(Dataset items)
- Opening Delimiter -

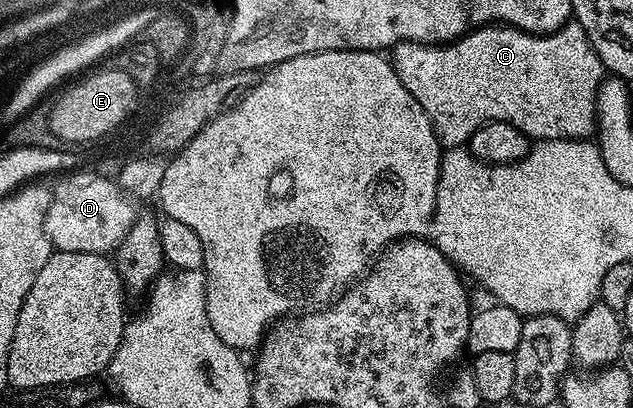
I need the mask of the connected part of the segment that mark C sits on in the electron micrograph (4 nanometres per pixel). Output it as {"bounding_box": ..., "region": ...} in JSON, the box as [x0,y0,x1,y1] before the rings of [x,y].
{"bounding_box":[391,23,607,149],"region":[[[570,23],[562,29],[555,29],[548,33],[525,33],[521,29],[512,29],[509,25],[482,25],[481,28],[472,29],[465,36],[449,42],[448,45],[424,45],[418,41],[401,41],[392,46],[391,60],[399,79],[403,79],[403,87],[407,87],[407,91],[415,95],[419,107],[427,111],[427,119],[431,119],[431,127],[445,149],[464,146],[478,128],[492,121],[505,121],[507,124],[513,124],[519,131],[525,133],[526,137],[537,141],[554,141],[555,139],[579,141],[594,136],[597,127],[597,92],[607,76],[607,70],[605,64],[599,59],[595,47],[589,42],[585,28],[576,23]]]}

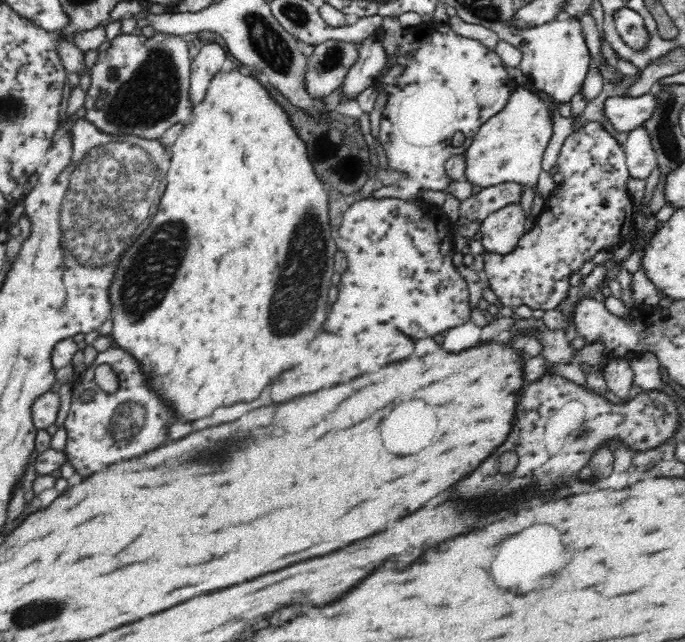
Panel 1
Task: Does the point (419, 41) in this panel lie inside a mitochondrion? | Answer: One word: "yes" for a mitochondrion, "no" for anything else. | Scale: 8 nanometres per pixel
no

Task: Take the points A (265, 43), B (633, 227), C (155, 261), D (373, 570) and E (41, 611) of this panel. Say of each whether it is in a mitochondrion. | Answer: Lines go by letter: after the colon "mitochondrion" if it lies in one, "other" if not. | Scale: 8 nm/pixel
A: mitochondrion
B: other
C: mitochondrion
D: other
E: mitochondrion

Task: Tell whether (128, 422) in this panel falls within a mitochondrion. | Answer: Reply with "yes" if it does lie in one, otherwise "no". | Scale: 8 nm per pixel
yes

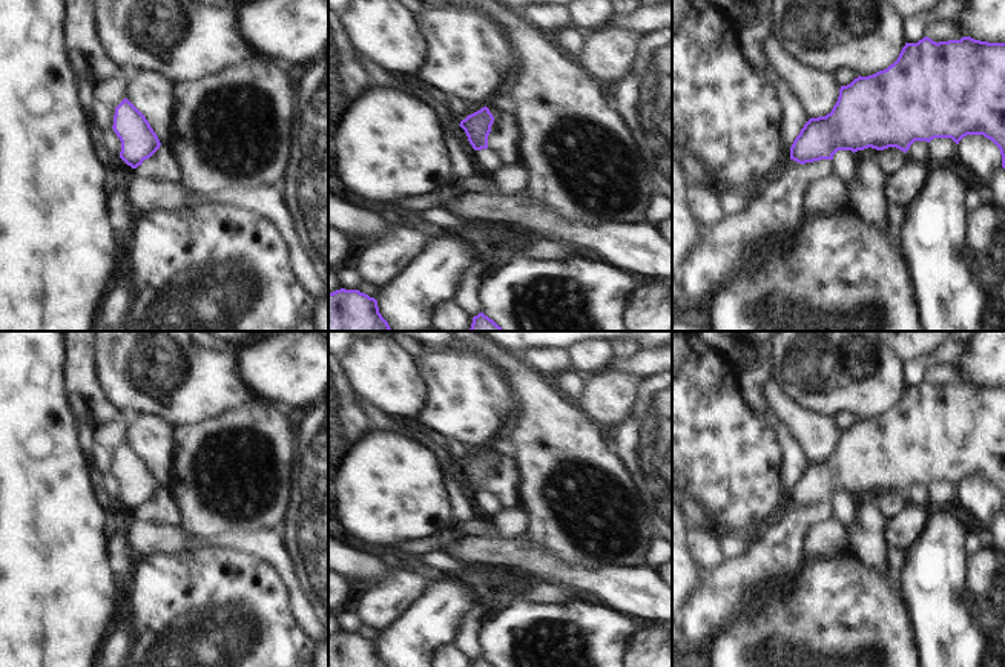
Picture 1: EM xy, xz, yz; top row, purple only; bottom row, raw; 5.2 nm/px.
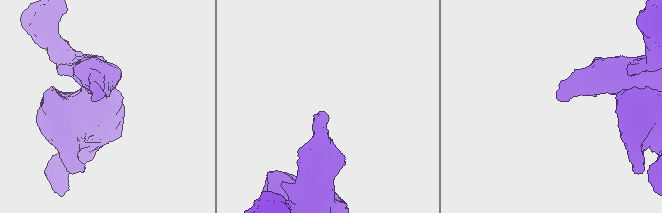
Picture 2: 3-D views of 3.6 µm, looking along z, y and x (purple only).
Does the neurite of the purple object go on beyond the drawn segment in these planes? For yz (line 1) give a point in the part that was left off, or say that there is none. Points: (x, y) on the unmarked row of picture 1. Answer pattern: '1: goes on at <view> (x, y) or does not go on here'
1: does not go on here

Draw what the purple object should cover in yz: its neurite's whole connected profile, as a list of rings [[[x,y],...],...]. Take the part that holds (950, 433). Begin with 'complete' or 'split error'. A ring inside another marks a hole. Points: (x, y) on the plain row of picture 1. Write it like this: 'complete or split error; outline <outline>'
complete; outline [[[924,380],[918,386],[905,386],[887,412],[841,429],[832,455],[804,468],[790,491],[790,503],[806,508],[833,503],[838,494],[855,497],[868,491],[896,491],[907,497],[914,485],[951,481],[959,488],[967,478],[991,483],[1005,512],[1005,386],[971,380],[936,386]]]

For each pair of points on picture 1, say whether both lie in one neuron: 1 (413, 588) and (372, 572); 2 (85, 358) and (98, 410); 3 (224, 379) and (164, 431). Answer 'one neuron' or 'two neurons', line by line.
1: two neurons
2: one neuron
3: two neurons

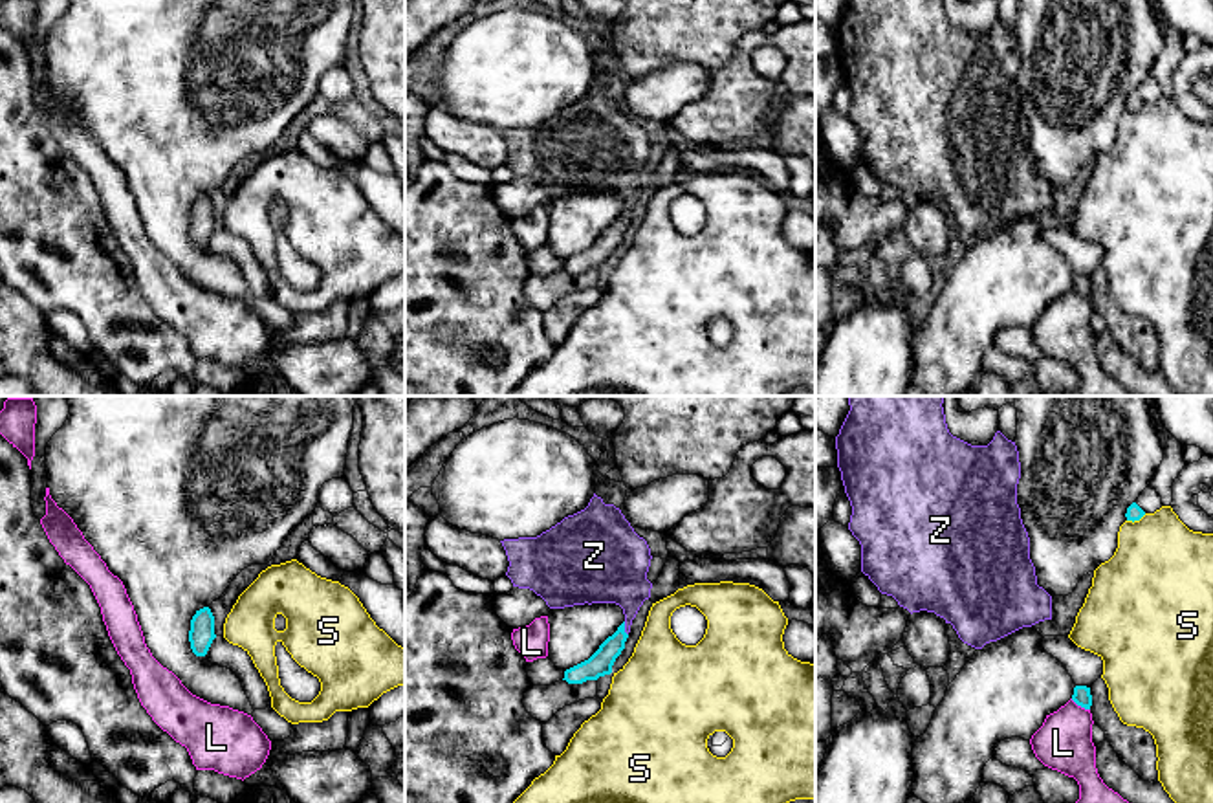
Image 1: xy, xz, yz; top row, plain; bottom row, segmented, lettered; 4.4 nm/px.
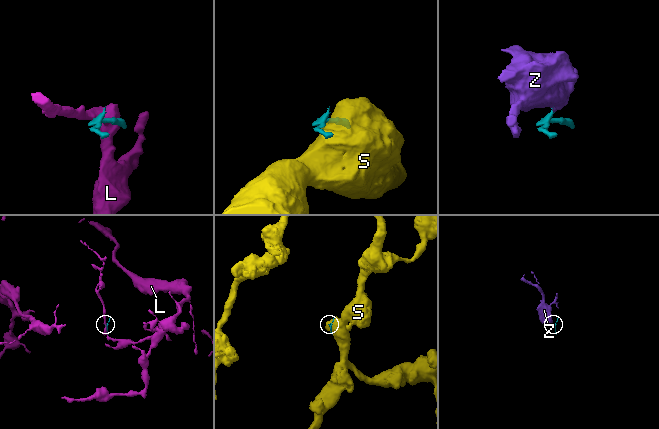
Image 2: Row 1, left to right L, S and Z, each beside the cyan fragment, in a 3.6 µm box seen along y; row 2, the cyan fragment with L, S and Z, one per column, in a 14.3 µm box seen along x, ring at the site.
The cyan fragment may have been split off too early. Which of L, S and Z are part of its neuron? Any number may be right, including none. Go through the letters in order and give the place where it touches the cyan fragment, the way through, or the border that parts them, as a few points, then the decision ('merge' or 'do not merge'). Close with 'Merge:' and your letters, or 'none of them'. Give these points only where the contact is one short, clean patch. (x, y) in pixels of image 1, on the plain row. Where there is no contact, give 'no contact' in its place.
L: yz (1080, 294) | along yz (1070, 288), (1089, 299) | do not merge
S: yz (1136, 109) | do not merge
Z: xz (623, 219) | across xz (600, 253), (623, 219), (629, 176), (616, 164) | merge
Merge: Z

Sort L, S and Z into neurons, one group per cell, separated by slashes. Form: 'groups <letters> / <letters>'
groups L / S / Z

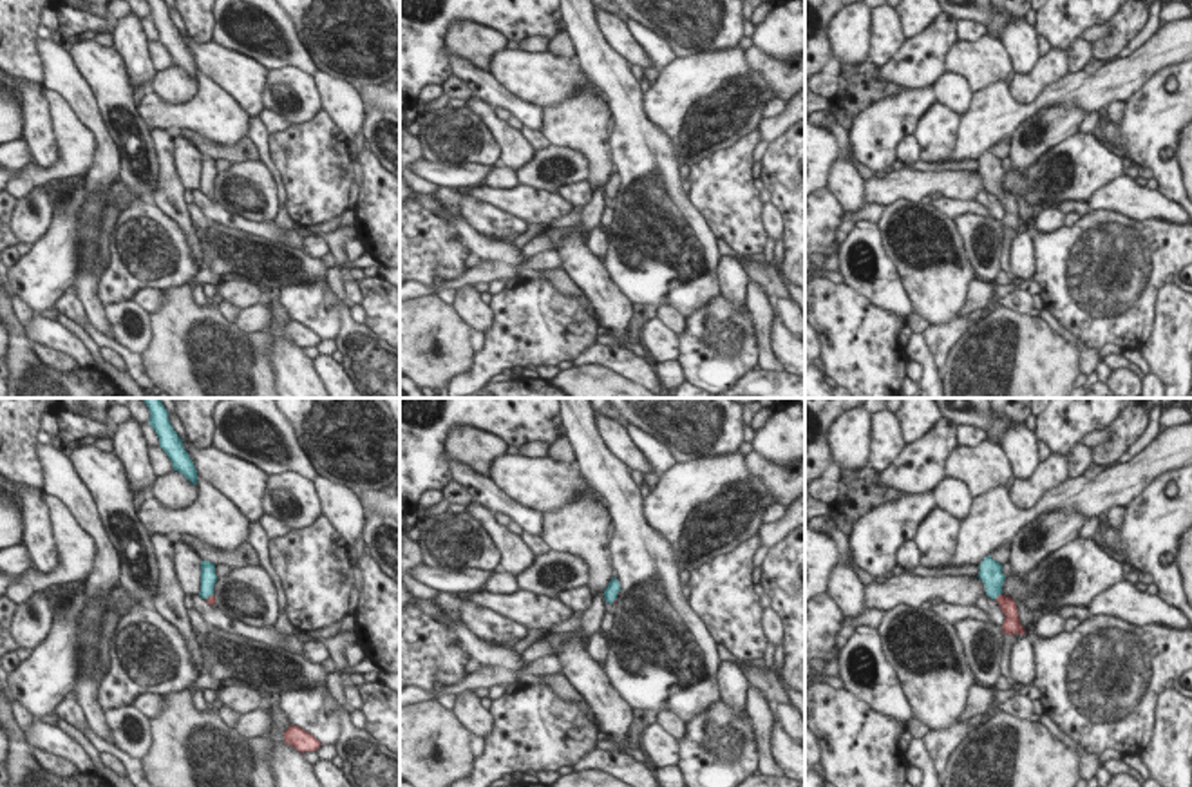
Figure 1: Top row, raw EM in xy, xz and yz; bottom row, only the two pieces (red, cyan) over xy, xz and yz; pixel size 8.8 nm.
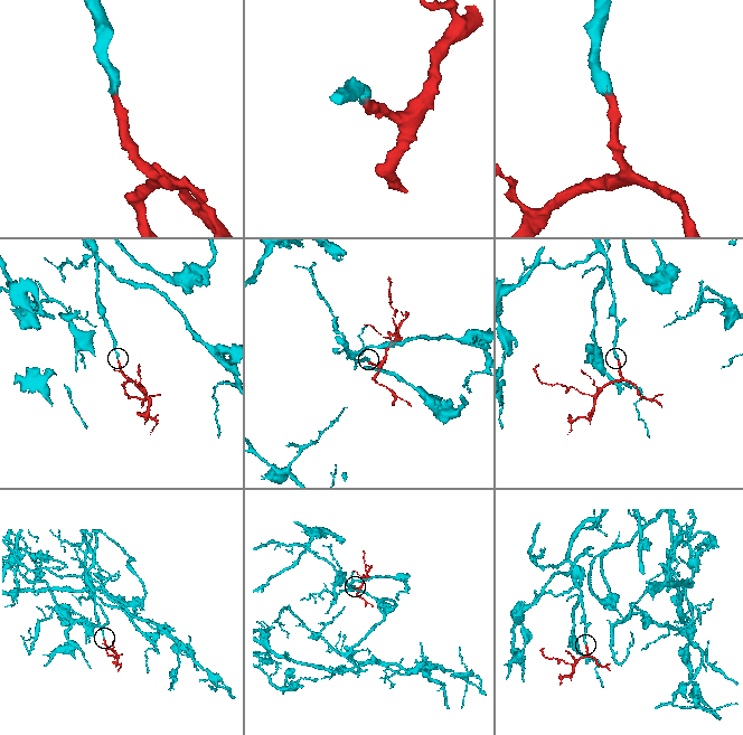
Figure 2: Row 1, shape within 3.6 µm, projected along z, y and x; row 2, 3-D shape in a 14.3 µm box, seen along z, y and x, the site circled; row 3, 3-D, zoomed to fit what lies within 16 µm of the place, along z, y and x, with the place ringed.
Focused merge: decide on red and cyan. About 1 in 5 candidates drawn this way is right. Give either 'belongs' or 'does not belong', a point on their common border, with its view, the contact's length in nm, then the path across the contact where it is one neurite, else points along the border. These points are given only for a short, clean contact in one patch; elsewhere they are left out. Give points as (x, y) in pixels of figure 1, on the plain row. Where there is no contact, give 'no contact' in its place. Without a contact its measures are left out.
belongs; meets red in yz at (999, 190); contact 100 nm long; runs through yz (1008, 201), (999, 190), (992, 170)

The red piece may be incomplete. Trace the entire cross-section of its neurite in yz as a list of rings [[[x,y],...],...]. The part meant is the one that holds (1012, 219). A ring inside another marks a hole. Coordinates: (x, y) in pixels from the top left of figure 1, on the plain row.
[[[988,150],[979,159],[979,163],[980,163],[980,166],[977,172],[982,174],[988,192],[995,194],[998,197],[1002,208],[1006,210],[1006,213],[1002,217],[1002,228],[1024,230],[1026,226],[1018,213],[1017,197],[1011,192],[1006,192],[1002,188],[1002,177],[1006,174],[1006,170],[1002,168],[1002,159],[997,157],[991,150]]]

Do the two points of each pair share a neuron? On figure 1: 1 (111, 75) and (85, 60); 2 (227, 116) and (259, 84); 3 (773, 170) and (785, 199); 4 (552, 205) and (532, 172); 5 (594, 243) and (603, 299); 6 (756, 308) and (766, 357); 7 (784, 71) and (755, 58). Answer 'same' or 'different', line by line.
1: same
2: different
3: same
4: different
5: different
6: same
7: same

- Closing Delimiter -

### REQUIRED ACTION
Give all the entries again exactly, dropping each picture.

### EXERCISE ANSWER
I need the mask of the connected part of the segment that mark C sits on in the electron micrograph (4 nanometres per pixel). Output it as {"bounding_box": ..., "region": ...} in JSON, the box as [x0,y0,x1,y1] before the rings of [x,y].
{"bounding_box":[391,23,607,149],"region":[[[570,23],[562,29],[555,29],[548,33],[525,33],[521,29],[512,29],[509,25],[482,25],[481,28],[472,29],[465,36],[449,42],[448,45],[424,45],[418,41],[401,41],[392,46],[391,60],[399,79],[403,79],[403,87],[407,87],[407,91],[415,95],[419,107],[427,111],[427,119],[431,119],[431,127],[445,149],[464,146],[478,128],[492,121],[505,121],[507,124],[513,124],[519,131],[525,133],[526,137],[537,141],[554,141],[555,139],[579,141],[594,136],[597,127],[597,92],[607,76],[607,70],[605,64],[599,59],[595,47],[589,42],[585,28],[576,23]]]}

Panel 1
Task: Does the point (419, 41) in this panel lie inside a mitochondrion? | Answer: One word: "yes" for a mitochondrion, "no" for anything else. | Scale: 8 nanometres per pixel
no

Task: Take the points A (265, 43), B (633, 227), C (155, 261), D (373, 570) and E (41, 611) of this panel. Say of each whether it is in a mitochondrion. | Answer: Lines go by letter: after the colon "mitochondrion" if it lies in one, "other" if not. | Scale: 8 nm/pixel
A: mitochondrion
B: other
C: mitochondrion
D: other
E: mitochondrion

Task: Tell whether (128, 422) in this panel falls within a mitochondrion. | Answer: Reply with "yes" if it does lie in one, otherwise "no". | Scale: 8 nm per pixel
yes

Picture 1: EM xy, xz, yz; top row, purple only; bottom row, raw; 5.2 nm/px.
Picture 2: 3-D views of 3.6 µm, looking along z, y and x (purple only).
Does the neurite of the purple object go on beyond the drawn segment in these planes? For yz (line 1) give a point in the part that was left off, or say that there is none. Points: (x, y) on the unmarked row of picture 1. Answer pattern: '1: goes on at <view> (x, y) or does not go on here'
1: does not go on here

Draw what the purple object should cover in yz: its neurite's whole connected profile, as a list of rings [[[x,y],...],...]. Take the part that holds (950, 433). Begin with 'complete' or 'split error'. A ring inside another marks a hole. Points: (x, y) on the plain row of picture 1. Write it like this: 'complete or split error; outline <outline>'
complete; outline [[[924,380],[918,386],[905,386],[887,412],[841,429],[832,455],[804,468],[790,491],[790,503],[806,508],[833,503],[838,494],[855,497],[868,491],[896,491],[907,497],[914,485],[951,481],[959,488],[967,478],[991,483],[1005,512],[1005,386],[971,380],[936,386]]]

For each pair of points on picture 1, say whether both lie in one neuron: 1 (413, 588) and (372, 572); 2 (85, 358) and (98, 410); 3 (224, 379) and (164, 431). Answer 'one neuron' or 'two neurons', line by line.
1: two neurons
2: one neuron
3: two neurons

Image 1: xy, xz, yz; top row, plain; bottom row, segmented, lettered; 4.4 nm/px.
Image 2: Row 1, left to right L, S and Z, each beside the cyan fragment, in a 3.6 µm box seen along y; row 2, the cyan fragment with L, S and Z, one per column, in a 14.3 µm box seen along x, ring at the site.
The cyan fragment may have been split off too early. Which of L, S and Z are part of its neuron? Any number may be right, including none. Go through the letters in order and give the place where it touches the cyan fragment, the way through, or the border that parts them, as a few points, then the decision ('merge' or 'do not merge'). Close with 'Merge:' and your letters, or 'none of them'. Give these points only where the contact is one short, clean patch. (x, y) in pixels of image 1, on the plain row. Where there is no contact, give 'no contact' in its place.
L: yz (1080, 294) | along yz (1070, 288), (1089, 299) | do not merge
S: yz (1136, 109) | do not merge
Z: xz (623, 219) | across xz (600, 253), (623, 219), (629, 176), (616, 164) | merge
Merge: Z

Sort L, S and Z into neurons, one group per cell, separated by slashes. Form: 'groups <letters> / <letters>'
groups L / S / Z

Figure 1: Top row, raw EM in xy, xz and yz; bottom row, only the two pieces (red, cyan) over xy, xz and yz; pixel size 8.8 nm.
Figure 2: Row 1, shape within 3.6 µm, projected along z, y and x; row 2, 3-D shape in a 14.3 µm box, seen along z, y and x, the site circled; row 3, 3-D, zoomed to fit what lies within 16 µm of the place, along z, y and x, with the place ringed.
Focused merge: decide on red and cyan. About 1 in 5 candidates drawn this way is right. Give either 'belongs' or 'does not belong', a point on their common border, with its view, the contact's length in nm, then the path across the contact where it is one neurite, else points along the border. These points are given only for a short, clean contact in one patch; elsewhere they are left out. Give points as (x, y) in pixels of figure 1, on the plain row. Where there is no contact, give 'no contact' in its place. Without a contact its measures are left out.
belongs; meets red in yz at (999, 190); contact 100 nm long; runs through yz (1008, 201), (999, 190), (992, 170)

The red piece may be incomplete. Trace the entire cross-section of its neurite in yz as a list of rings [[[x,y],...],...]. The part meant is the one that holds (1012, 219). A ring inside another marks a hole. Coordinates: (x, y) in pixels from the top left of figure 1, on the plain row.
[[[988,150],[979,159],[979,163],[980,163],[980,166],[977,172],[982,174],[988,192],[995,194],[998,197],[1002,208],[1006,210],[1006,213],[1002,217],[1002,228],[1024,230],[1026,226],[1018,213],[1017,197],[1011,192],[1006,192],[1002,188],[1002,177],[1006,174],[1006,170],[1002,168],[1002,159],[997,157],[991,150]]]

Do the two points of each pair share a neuron? On figure 1: 1 (111, 75) and (85, 60); 2 (227, 116) and (259, 84); 3 (773, 170) and (785, 199); 4 (552, 205) and (532, 172); 5 (594, 243) and (603, 299); 6 (756, 308) and (766, 357); 7 (784, 71) and (755, 58). Answer 'same' or 'different', line by line.
1: same
2: different
3: same
4: different
5: different
6: same
7: same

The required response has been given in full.